Sen. Mark Peake, who attended the meeting, asked who pays for the helicopter service.

Angelo said insurance agencies pay to a certain extent, and said if the situation is emergent the cost should be covered. Doctors from Centra can determine whether a helicopter is needed or not, Angelo said.

Speakers Audrey Sullivan, Justine Young and Diane Zeller addressed long wait times. Sullivan said the wait time did not change, even though she waited longer than what the sign read. Zeller said she waited so long at a Centra Medical Group exam room that the lights turned off. Young, executive director of Piedmont Senior Resources (PSR) said the long wait times have impacted the senior clients and volunteers who use PSR’s non-emergency medical transportation services.

Angelo and Mueller apologized to them for the long waits, and said they would work with staff to counter the wait times and make sure representatives were on hand to check up on patients as they waited.

“We have an obligation to inform you about the delays, and then give you some options,” Mueller said.

Angelo cited that Mondays are often the busiest times for the medical centers in Farmville, as people are seeking appointments before work or school.

A member of the audience asked about the long wait times to make an appointment for mammograms. Angelo said the Gretna Centra location has a 3-D mammography system that Centra Southside could request. There is also a mammography unit within the hospital and a mobile unit. Angelo said at one point, it had taken six months to get an appointment for primary care.

For patients who want to see a doctor who has a long wait time, Angelo said officials can direct people to other doctors.

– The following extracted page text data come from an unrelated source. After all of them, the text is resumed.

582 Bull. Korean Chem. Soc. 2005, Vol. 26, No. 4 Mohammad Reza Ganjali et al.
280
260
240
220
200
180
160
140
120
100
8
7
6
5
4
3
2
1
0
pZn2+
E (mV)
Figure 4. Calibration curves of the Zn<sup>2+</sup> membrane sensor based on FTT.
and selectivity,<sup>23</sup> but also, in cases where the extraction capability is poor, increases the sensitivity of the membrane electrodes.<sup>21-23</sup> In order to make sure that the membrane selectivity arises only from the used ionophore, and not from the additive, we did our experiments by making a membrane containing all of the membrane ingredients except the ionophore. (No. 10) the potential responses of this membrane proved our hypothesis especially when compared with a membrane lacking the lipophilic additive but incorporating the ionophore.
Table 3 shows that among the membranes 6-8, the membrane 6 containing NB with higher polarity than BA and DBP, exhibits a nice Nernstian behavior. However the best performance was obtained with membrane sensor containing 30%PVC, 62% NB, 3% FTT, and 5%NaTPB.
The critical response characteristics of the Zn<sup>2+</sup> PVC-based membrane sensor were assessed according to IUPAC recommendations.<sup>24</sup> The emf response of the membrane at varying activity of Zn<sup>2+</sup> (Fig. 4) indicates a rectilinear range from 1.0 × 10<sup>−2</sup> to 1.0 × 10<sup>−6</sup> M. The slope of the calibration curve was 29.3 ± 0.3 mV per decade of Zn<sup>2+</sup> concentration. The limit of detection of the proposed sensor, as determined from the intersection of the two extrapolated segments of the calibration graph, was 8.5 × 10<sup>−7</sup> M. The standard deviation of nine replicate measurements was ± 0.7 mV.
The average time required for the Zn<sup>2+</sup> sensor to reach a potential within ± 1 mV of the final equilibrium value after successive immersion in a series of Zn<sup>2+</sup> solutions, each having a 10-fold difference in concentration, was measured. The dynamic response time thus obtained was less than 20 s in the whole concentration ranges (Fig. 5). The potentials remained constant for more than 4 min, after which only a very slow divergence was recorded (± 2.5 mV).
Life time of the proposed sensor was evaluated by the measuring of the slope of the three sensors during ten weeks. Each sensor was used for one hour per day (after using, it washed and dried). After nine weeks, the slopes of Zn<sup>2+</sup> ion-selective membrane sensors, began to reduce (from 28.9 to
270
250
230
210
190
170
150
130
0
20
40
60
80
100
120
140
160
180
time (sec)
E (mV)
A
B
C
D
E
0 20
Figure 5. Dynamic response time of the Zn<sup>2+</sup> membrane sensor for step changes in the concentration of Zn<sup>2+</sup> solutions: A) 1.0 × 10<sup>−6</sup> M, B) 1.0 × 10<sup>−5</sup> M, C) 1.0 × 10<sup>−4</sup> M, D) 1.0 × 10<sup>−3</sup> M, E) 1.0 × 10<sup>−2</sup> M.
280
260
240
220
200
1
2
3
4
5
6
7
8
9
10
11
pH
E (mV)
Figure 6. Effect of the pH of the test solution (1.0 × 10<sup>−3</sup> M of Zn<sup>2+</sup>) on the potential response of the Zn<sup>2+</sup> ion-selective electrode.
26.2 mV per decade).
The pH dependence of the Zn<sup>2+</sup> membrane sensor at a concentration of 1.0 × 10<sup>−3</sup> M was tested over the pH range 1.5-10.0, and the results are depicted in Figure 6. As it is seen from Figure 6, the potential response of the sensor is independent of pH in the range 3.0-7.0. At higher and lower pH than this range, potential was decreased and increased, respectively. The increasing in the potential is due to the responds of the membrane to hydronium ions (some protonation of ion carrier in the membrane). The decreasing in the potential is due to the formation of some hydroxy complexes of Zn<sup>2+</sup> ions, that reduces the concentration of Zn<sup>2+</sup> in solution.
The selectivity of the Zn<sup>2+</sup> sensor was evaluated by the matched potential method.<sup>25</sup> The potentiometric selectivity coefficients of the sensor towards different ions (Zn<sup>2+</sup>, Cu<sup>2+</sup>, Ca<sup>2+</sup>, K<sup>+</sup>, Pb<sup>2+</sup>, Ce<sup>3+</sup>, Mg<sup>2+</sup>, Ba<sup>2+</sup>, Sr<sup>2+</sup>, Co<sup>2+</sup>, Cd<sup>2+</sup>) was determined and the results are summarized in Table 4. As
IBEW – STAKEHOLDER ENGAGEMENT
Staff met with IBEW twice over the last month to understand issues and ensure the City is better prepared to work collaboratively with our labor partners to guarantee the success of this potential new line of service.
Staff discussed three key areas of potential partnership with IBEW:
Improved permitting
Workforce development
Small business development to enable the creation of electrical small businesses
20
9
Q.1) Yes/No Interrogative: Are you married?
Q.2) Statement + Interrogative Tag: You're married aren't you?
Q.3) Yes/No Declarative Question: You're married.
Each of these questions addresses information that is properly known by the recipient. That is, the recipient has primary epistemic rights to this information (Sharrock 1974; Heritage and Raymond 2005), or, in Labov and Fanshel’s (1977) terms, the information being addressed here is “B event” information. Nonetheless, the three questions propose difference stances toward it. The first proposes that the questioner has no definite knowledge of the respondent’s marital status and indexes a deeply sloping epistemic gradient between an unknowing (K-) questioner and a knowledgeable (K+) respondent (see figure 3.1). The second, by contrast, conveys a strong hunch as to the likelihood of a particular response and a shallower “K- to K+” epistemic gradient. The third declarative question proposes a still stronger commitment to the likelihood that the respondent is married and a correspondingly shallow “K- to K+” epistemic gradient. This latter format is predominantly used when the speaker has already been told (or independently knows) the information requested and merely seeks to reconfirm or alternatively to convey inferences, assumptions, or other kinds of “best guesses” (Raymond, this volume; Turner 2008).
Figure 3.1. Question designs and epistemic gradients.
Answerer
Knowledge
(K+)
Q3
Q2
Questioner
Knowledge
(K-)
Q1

“We do hear the concern regarding access and are trying to get providers in,” Moore said.

Buzz Ashbrook said he had made appointments and receiving calls from Centra rescheduling those appointments.

Angelo said appointments are usually only changed if the doctor is ill or there is a family emergency. He said a lot of the shifts in appointments occurred prior to Centra Medical Group’s changes in leadership.

Margaret Richard spoke about weekslong wait to fill a prescription for her son, which may have been caused by miscommunication between parties involved with filling the prescription.

Angelo, Moore and Knight said the new system related to filling prescriptions has been an issue in the past but said Centra Medical Group is in the process of establishing a companywide performance improvement program to address the issue.

Carolyn Higgins with Longwood University said she receives infusions at Centra Southside Community Hospital for Crohn’s disease.

She said the Commonwealth of Virginia has a new contract with Anthem Blue Cross health insurance, meaning that Centra would no longer take her insurance. She asked about the potential for a stand-alone infusion center that could come to Farmville.

“I was born at Southside Community Hospital,” Higgins said, adding that she would rather stay close to home than travel to Richmond or Lynchburg. “I want everything to stay in my community where I live.”

Mueller said the topic of outpatient centers had come up during a work retreat, and said he was interested in looking into a possible solution so people can get infusion treatments close to home.

“The reality is, we know these changes are coming, so why wait for them to come before we react,” Mueller said.